▸ Excerpted passage:
# # # # #
Defining the Problem
“Scraping” refers to automatically accessing and extracting information from a website for a variety of purposes. According to the Ninth Circuit, LinkedIn prohibits search engine crawlers and other web robots from access to LinkedIn servers “via automated bots, except that certain entities, like the Google search engine, have express permission from LinkedIn for bot access. . . In total, LinkedIn blocks approximately 95 million automated attempts to scrape data every day and has restricted over 11 million accounts suspected of violating its User Agreement, including through scraping.” Id. at 991-92 (footnote omitted).
The hiQ decision turns on what it means under the CFAA to access a computer “without authorization” or in “excess of authorization,” and which is often the crux to determine whether a defendant has violated CFFA. The CFAA defines the term “exceed authorized access” as “to access a computer with authorization and to use such access to obtain or alter information in the computer that the accessor is not entitled to obtain or alter.” 18 U.S.C. § 1030(e)(6). However, the term “without authorization” is not defined. And as Judge Kozinski in the Seventh Circuit noted, in International Airport Centers, L.L.C. v. Citrin, 440 F.3d 418, 420 (7th Cir. 2006), the difference between “without authorization” and “exceeding authorized access” is “paper thin.”. Further, while the distinction may be “paper thin,” it is not academic. The CFAA targets “without authorization” in seven separate offenses, only three of which also reach persons “exceeding authorized access.”
hiQ Labs scraped LinkdIn profiles and sold analytics to employers that, for example, identified employees at risk of being poached by competitors or which summarized employees’ skills in the aggregate. LinkedIn sent a letter demanding that hiQ cease this activity. In response hiQ filed a declaratory relief action seeking among other form of relief a preliminary injunction and a declaration that hiQ’s conduct did not violate the CFAA. The district court granted hiQ’s request for a preliminary injunction, and LinkedIn appealed to the Ninth Circuit.
On appeal, the Ninth Circuit applied the standard four-part test to determine if the district court’s decision to grant hiQ a preliminary injunction should be upheld. A plaintiff seeking a preliminary injunction must establish that: (1) plaintiff is likely to succeed on the merits; (2) that plaintiff is likely to suffer irreparable harm in the absence of preliminary relief; (3) the balance of equities tips in plaintiff’s favor, and (4) that an injunction is in the public interest. See e.g., Winter v. Nat. Res. Def. Council, Inc., 55 U.S. 7, 20, 129 S.Ct. 365, 172 L.Ed.2d 249 (2008). With regard to the CFAA claim, the court determined, based on the CFAA’s legislative history and prior Ninth Circuit case law, that the CFAA is focused on prohibiting hacking, which the court analogized to breaking and entering in physical space and “that the prohibition on unauthorized access is properly understood to apply only to private information—information delineated as private through use of a permission requirement of some sort.” Id.
# # # # #
▸ Dataset items:
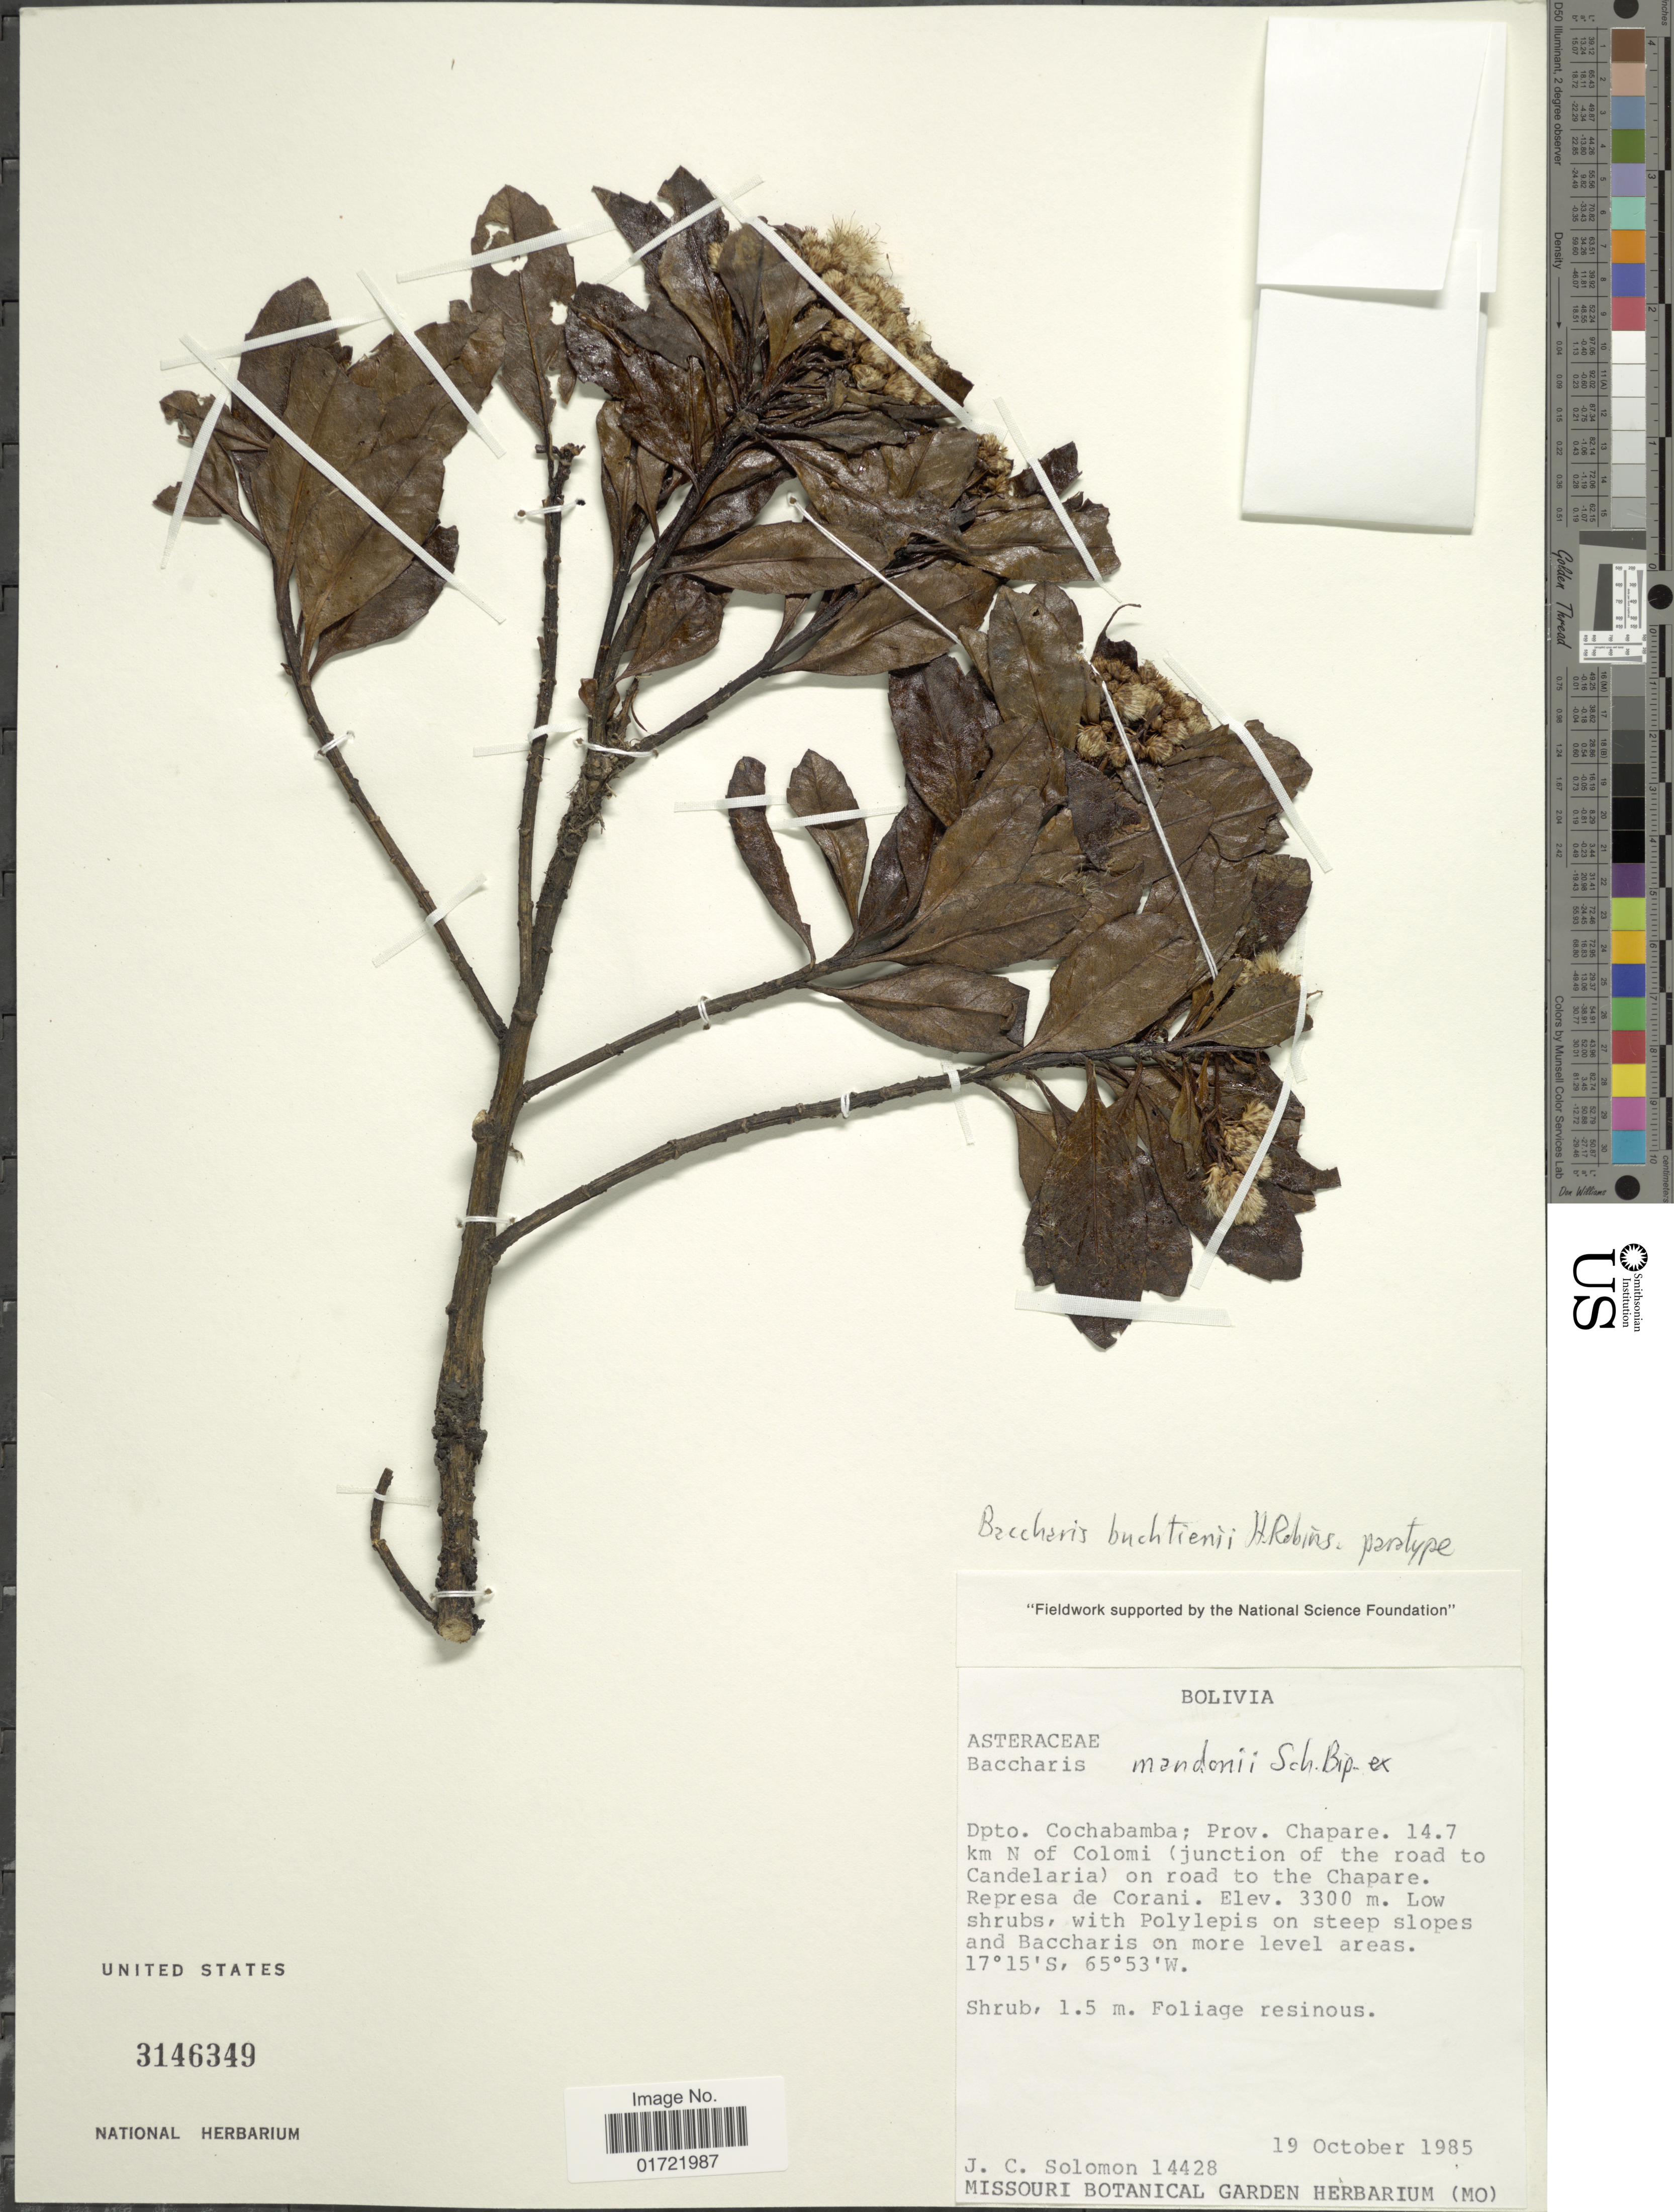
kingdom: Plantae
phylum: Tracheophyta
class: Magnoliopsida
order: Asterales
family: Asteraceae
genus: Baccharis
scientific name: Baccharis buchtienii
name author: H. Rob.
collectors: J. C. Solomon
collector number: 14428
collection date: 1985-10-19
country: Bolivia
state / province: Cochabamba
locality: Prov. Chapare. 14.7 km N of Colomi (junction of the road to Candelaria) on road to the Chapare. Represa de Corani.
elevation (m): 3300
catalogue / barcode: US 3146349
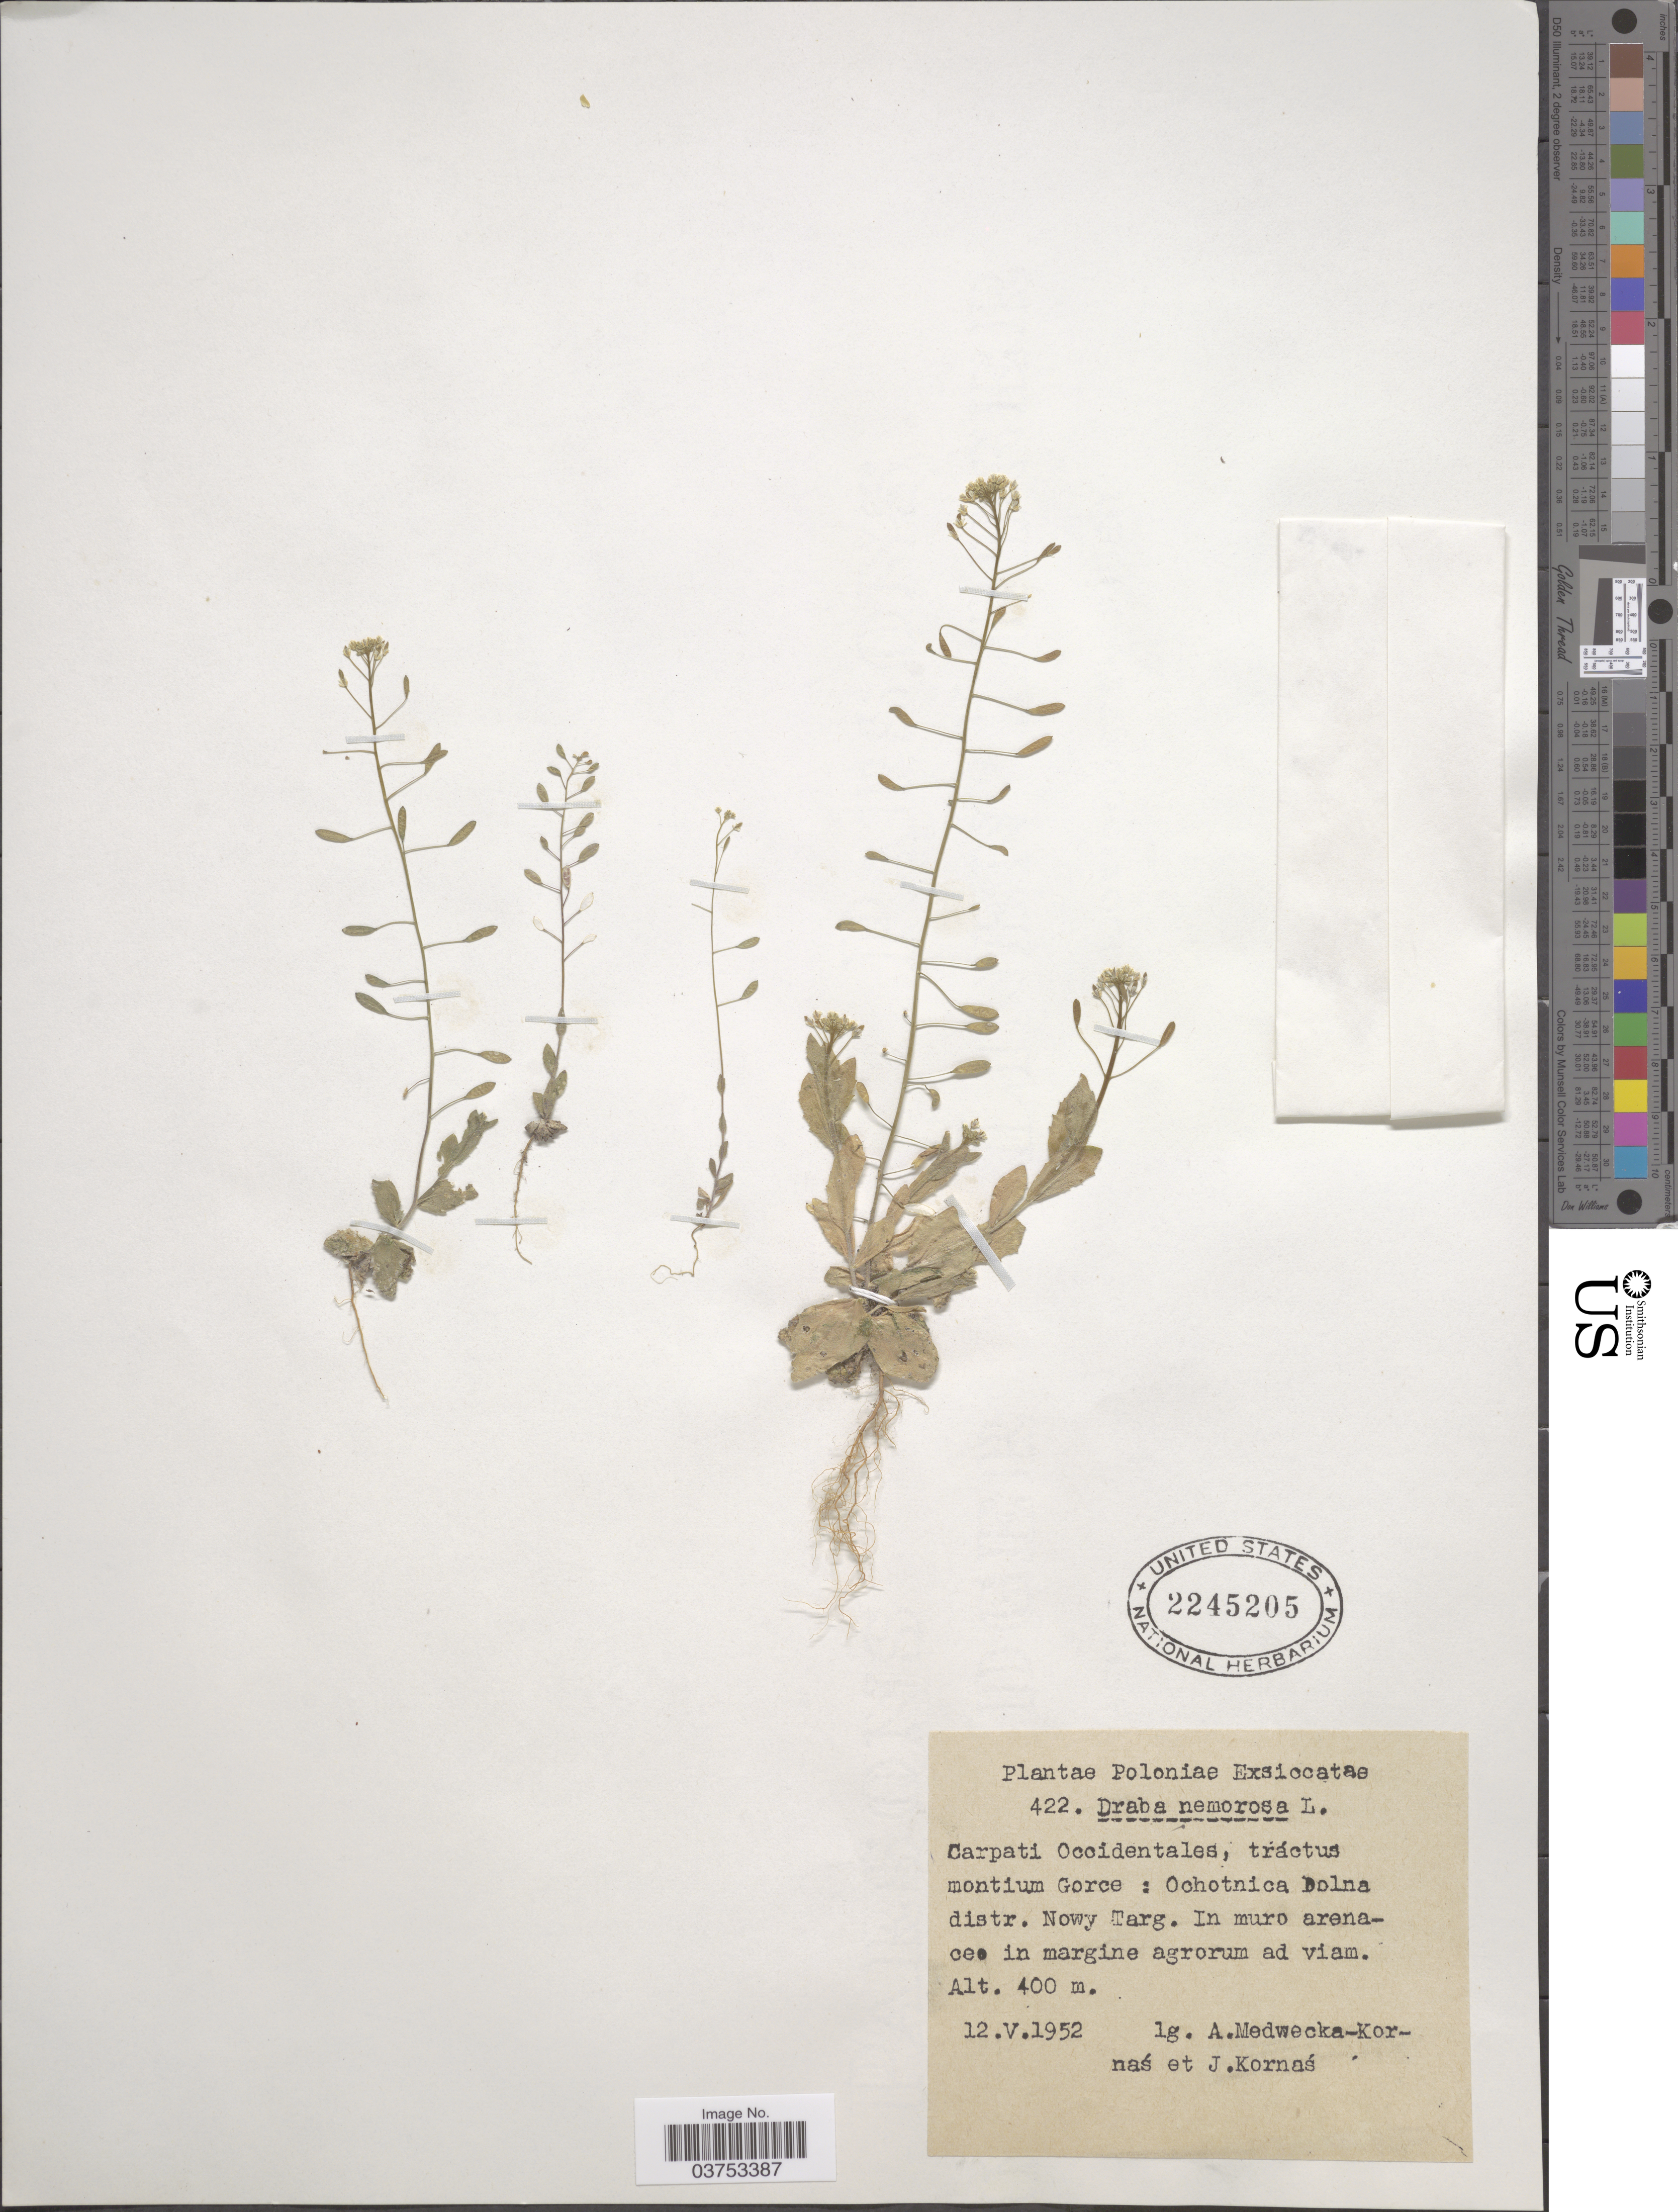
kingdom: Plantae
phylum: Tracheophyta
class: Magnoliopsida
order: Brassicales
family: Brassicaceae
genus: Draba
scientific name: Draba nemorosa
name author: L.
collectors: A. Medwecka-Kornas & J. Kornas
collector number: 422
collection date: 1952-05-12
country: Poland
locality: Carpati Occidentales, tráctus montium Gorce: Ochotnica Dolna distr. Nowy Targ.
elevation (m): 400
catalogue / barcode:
# # # # #
▸ Given problem: Update the passage on the hiQ case by writing it out again from the words "hiQ Labs scraped" through "the Ninth Circuit.", with "trial court" in place of "district court". The rows are not needed for anything that follows.

▸ Solution to this exercise:
hiQ Labs scraped LinkdIn profiles and sold analytics to employers that, for example, identified employees at risk of being poached by competitors or which summarized employees’ skills in the aggregate. LinkedIn sent a letter demanding that hiQ cease this activity. In response hiQ filed a declaratory relief action seeking among other form of relief a preliminary injunction and a declaration that hiQ’s conduct did not violate the CFAA. The trial court granted hiQ’s request for a preliminary injunction, and LinkedIn appealed to the Ninth Circuit.